[INSTRUCTIONS TO FOLLOW] Rewrite the data from the line with "country: MM" to the line with "latitude: 46.6101", putting "town" wherever "city" appears and changing nothing else.
· · · · · · ·
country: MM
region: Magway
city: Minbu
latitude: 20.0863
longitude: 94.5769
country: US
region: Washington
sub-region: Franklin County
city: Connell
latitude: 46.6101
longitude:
· · · · · · ·
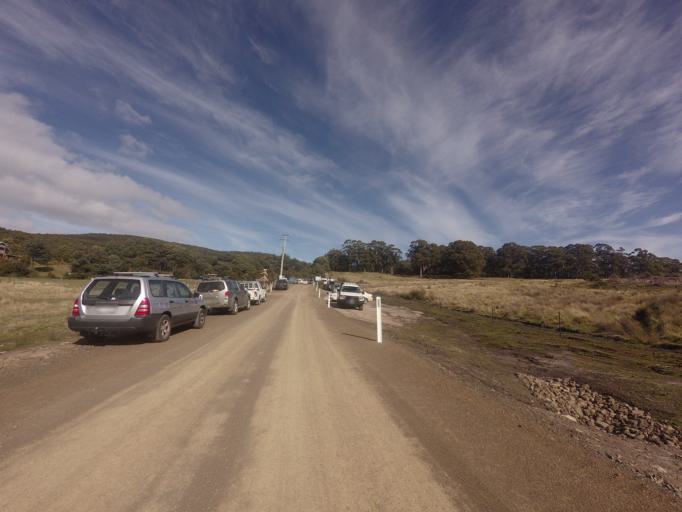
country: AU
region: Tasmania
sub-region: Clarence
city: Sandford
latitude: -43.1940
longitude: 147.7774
· · · · · · ·
[RESPONSE TO THE TASK]
country: MM
region: Magway
town: Minbu
latitude: 20.0863
longitude: 94.5769
country: US
region: Washington
sub-region: Franklin County
town: Connell
latitude: 46.6101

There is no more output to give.